What is required = An exact repetition of the data is required; no picture should appear in it.

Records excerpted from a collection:
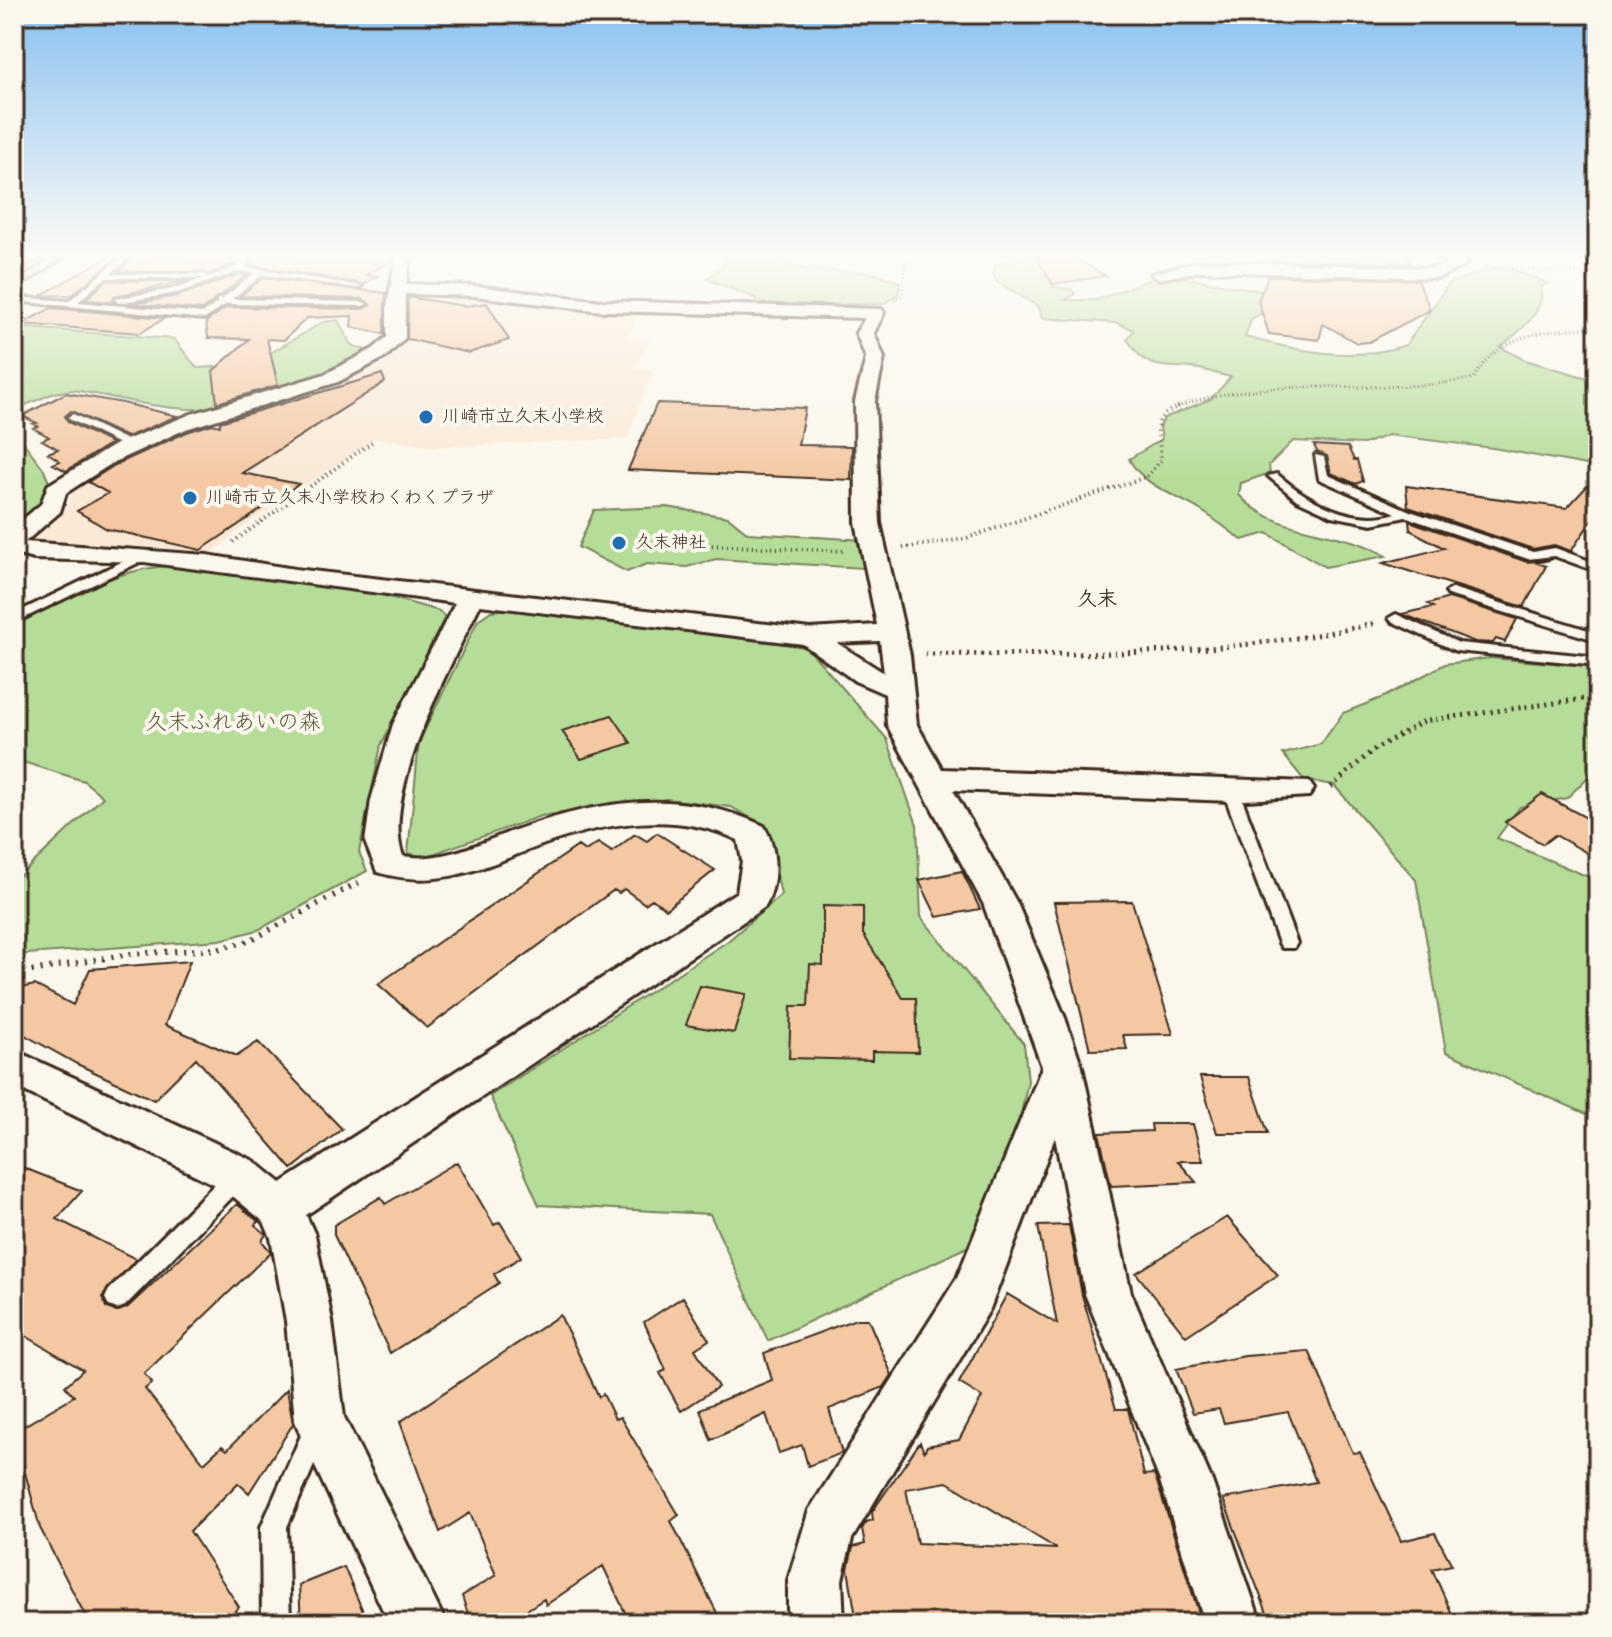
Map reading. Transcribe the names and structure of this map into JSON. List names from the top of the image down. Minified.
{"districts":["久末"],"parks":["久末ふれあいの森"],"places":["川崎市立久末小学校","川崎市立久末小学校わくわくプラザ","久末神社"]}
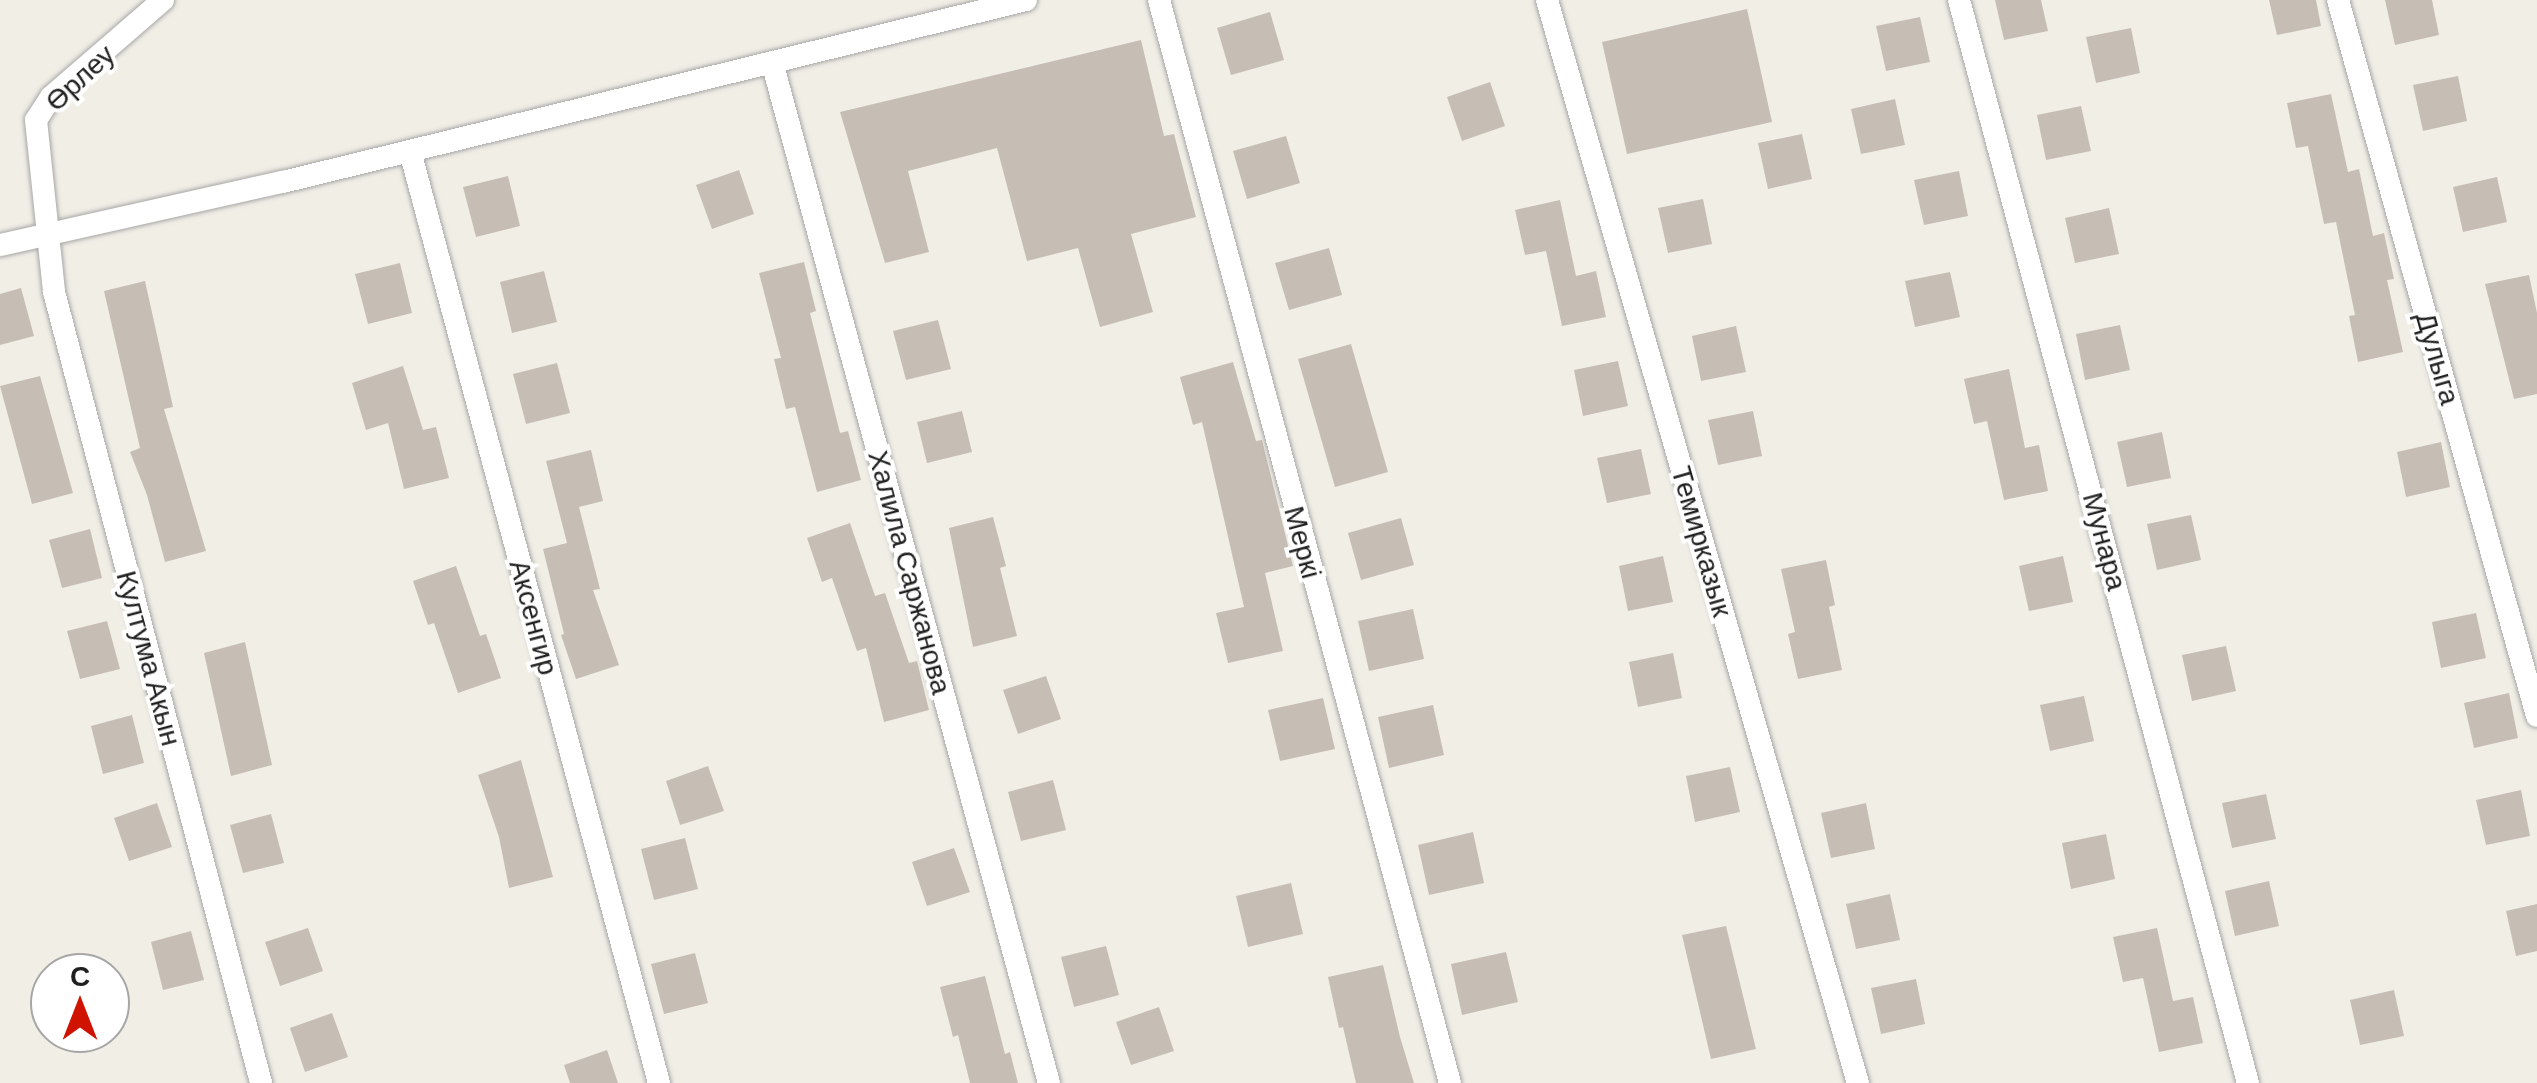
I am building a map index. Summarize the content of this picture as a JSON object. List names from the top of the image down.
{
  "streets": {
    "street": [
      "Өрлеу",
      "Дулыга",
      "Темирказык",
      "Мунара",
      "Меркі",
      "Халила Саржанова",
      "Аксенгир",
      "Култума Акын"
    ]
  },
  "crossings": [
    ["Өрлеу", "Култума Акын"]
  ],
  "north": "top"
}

Answer space =
Map reading. Transcribe the names and structure of this map into JSON. List names from the top of the image down. Minified.
{"districts":["久末"],"parks":["久末ふれあいの森"],"places":["川崎市立久末小学校","川崎市立久末小学校わくわくプラザ","久末神社"]}
I am building a map index. Summarize the content of this picture as a JSON object. List names from the top of the image down.
{
  "streets": {
    "street": [
      "Өрлеу",
      "Дулыга",
      "Темирказык",
      "Мунара",
      "Меркі",
      "Халила Саржанова",
      "Аксенгир",
      "Култума Акын"
    ]
  },
  "crossings": [
    ["Өрлеу", "Култума Акын"]
  ],
  "north": "top"
}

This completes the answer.